Sanctuary: Reflecting on Refuge
a conference about care and purpose at farmed animal sanctuaries

September 29-30, 2017
Location: Wesleyan University, Middletown, Connecticut
Hosted by VINE Sanctuary and Wesleyan Animal Studies 

Sanctuaries for formerly farmed animals are simultaneously sites of cross-species care, ethical engagement, politics, and knowledge production. For formerly farmed animals, sanctuaries aim to create a space of care not dependent on commodity production. For animal advocates, sanctuaries often provide intentional community organized around a set of ethical and political commitments about the place of farmed animal species in society. For scholars, farmed animal sanctuary is both a subject of critical engagement and a site to study human-farmed animal relations outside of the context of commodification for agricultural and food production.

The aim of this conference is to bring together those who are working in farmed animal sanctuaries with scholars who are thinking about sanctuary to open a sustained dialogue about issues that are of continued importance to the sanctuary movement. Through creating an intentional space for dialogue, we hope that practitioners and scholars might come away with fruitful insights about the current state of the farm sanctuary movement as well as inspiration for its path forward. To this end, we pose a series of questions as possible topics for conversation (although we warmly welcome proposing and sharing topics related to the sanctuary movement that we have not included here):    

  • What do we mean by sanctuary?
  • How might farmed animal sanctuaries, sanctuary work, and vegan advocacy shift or be impacted and/or reimagined in a changing political, economic, and environmental climate?
  • What kinds of ethical questions need to be addressed within the sanctuary movement?
  • How are sanctuaries (and sanctuary work) gendered and racialized?
  • How do sanctuaries enact and conceptualize an ethic of care?
  • How might sanctuary be understood more broadly in terms of other forms of refuge (for instance, veganic food sovereignty or vegan food justice organizing as a means of decolonial and antiracist activism)?
  • How might farmed animal sanctuaries resist or reproduce ableism in human and nonhuman contexts through the work they do?
  • How do sanctuaries handle death and dying—both in the practical and emotional sense, and in communicating about death to supporters and the general public?
  • What role does witnessing, grief, and experiences of PTSD play in farmed animal sanctuary work?
  • How does the structural organization and/or governance of sanctuaries impact how they run, how animals are cared for, how workers experience the sanctuary, and how the sanctuary interacts with visitors and the broader community?
  • What can be gained from dialogue across different approaches to sanctuary work?
  • Where do sanctuaries fit in relation to the animal protection and/or liberation movements and within even broader contexts of social justice?
  • How—in practice and philosophy—do (and should) sanctuaries differ from other sites of animal enclosure—like zoos, aquaria, petting zoos, or farms? Do they share similarities?
  • How are sanctuaries engaged in knowledge-making practices?
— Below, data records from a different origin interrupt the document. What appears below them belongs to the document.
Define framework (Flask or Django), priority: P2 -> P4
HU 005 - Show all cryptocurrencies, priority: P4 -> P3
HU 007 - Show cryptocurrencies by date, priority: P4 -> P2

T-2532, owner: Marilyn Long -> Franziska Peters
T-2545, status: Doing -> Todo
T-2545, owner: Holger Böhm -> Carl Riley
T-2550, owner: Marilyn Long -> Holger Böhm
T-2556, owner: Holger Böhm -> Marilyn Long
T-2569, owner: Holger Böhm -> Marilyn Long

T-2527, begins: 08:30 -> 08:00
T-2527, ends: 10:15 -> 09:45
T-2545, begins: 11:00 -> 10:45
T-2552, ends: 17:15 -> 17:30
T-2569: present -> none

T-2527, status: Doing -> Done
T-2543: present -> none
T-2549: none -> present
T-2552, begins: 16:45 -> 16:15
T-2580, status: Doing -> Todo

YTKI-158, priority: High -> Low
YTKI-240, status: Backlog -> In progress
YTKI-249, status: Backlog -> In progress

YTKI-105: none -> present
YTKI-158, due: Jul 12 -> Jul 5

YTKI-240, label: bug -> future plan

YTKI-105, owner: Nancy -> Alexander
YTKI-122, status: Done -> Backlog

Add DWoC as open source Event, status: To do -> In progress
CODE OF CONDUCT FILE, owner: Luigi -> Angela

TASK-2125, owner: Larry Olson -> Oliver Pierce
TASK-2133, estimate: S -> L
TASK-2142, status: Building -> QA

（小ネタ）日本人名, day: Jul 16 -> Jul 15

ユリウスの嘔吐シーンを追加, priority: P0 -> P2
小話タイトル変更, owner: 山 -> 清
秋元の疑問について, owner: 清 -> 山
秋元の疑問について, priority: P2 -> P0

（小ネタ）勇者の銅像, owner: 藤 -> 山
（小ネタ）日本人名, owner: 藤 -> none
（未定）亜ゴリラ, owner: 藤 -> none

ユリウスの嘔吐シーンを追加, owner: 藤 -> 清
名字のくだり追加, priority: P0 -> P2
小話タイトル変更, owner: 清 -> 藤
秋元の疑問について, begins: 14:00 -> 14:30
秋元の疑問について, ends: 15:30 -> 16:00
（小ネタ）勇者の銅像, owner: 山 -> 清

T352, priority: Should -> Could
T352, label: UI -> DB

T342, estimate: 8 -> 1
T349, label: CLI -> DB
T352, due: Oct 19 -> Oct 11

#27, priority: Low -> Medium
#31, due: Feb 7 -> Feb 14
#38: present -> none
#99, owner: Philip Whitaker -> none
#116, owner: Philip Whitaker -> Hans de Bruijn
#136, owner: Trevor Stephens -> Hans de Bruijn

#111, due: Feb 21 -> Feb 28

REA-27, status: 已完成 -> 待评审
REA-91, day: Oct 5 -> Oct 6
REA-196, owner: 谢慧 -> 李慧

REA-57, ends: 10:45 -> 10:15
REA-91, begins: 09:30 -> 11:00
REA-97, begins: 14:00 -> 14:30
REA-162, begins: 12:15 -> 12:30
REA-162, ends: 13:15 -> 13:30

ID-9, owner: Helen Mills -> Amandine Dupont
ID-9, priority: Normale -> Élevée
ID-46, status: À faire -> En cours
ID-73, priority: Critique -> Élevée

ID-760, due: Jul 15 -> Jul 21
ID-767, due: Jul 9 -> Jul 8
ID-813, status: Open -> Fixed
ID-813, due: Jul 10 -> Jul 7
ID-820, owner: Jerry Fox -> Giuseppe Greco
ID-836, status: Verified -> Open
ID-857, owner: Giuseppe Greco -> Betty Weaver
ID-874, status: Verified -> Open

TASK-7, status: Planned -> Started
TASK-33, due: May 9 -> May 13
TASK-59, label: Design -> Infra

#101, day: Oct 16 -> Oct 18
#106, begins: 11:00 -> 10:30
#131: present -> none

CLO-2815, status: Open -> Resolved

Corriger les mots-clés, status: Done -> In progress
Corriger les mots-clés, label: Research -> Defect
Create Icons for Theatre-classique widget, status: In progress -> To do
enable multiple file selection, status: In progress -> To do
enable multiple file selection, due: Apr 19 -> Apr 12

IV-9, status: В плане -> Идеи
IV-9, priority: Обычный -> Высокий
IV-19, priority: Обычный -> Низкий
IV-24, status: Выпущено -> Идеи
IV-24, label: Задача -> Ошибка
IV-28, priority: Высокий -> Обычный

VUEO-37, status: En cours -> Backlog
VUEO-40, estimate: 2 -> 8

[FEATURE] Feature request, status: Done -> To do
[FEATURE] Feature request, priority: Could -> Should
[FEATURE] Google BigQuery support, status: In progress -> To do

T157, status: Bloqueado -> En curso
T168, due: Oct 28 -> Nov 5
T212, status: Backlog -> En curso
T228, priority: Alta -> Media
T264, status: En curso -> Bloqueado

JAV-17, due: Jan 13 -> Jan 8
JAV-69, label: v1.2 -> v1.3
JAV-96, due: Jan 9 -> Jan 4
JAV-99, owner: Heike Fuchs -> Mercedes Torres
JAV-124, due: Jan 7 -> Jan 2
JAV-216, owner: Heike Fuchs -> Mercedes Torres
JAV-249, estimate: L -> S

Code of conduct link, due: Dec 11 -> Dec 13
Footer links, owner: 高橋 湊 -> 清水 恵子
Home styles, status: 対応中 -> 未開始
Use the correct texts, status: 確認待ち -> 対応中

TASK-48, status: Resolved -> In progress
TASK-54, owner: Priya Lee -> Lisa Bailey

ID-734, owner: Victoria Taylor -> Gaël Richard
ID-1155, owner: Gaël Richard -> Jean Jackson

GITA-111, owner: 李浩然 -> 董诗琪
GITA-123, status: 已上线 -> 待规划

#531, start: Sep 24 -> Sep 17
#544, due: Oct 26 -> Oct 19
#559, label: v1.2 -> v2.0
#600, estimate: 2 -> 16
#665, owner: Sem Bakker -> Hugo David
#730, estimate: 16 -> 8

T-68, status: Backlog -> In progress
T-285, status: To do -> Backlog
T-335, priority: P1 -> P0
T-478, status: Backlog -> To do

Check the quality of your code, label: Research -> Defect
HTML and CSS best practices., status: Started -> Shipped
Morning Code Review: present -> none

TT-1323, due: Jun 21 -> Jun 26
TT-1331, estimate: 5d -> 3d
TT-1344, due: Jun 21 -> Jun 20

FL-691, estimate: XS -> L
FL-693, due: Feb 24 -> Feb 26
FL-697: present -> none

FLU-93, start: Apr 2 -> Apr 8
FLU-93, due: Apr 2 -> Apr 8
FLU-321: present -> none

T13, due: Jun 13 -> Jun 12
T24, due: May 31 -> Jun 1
The conference will be comprised of paired talks and panel discussions. We envision talks to be engaging and broadly accessible (not papers); the panel discussions will be lively conversations among panel participants. Please send expressions of interest to sanctuaryconference@gmail.com by March 30, 2017, including: 1) a brief description of the topic you would like to address, and 2) a brief bio.  

If you would like to attend but aren’t interested in presenting, you can be in touch about that too. We will be raising funds to try to include sanctuary workers who are interested in participating and need financial assistance to attend.

Confirmed speakers include: Elan Abrell, Susie Coston, Karen Davis, Sue Donaldson, Katie Gillespie, Lori Gruen, pattrice jones, Justin Van Kleeck, Will Kymlicka, Indra Lahiri, Melody Martinez, lauren Ornelas, Timothy Pachirat, Brenda Sanders.

Following the conference, there will be an opportunity to visit to VINE Sanctuary on Sunday October 1, 2017 for all who are interested.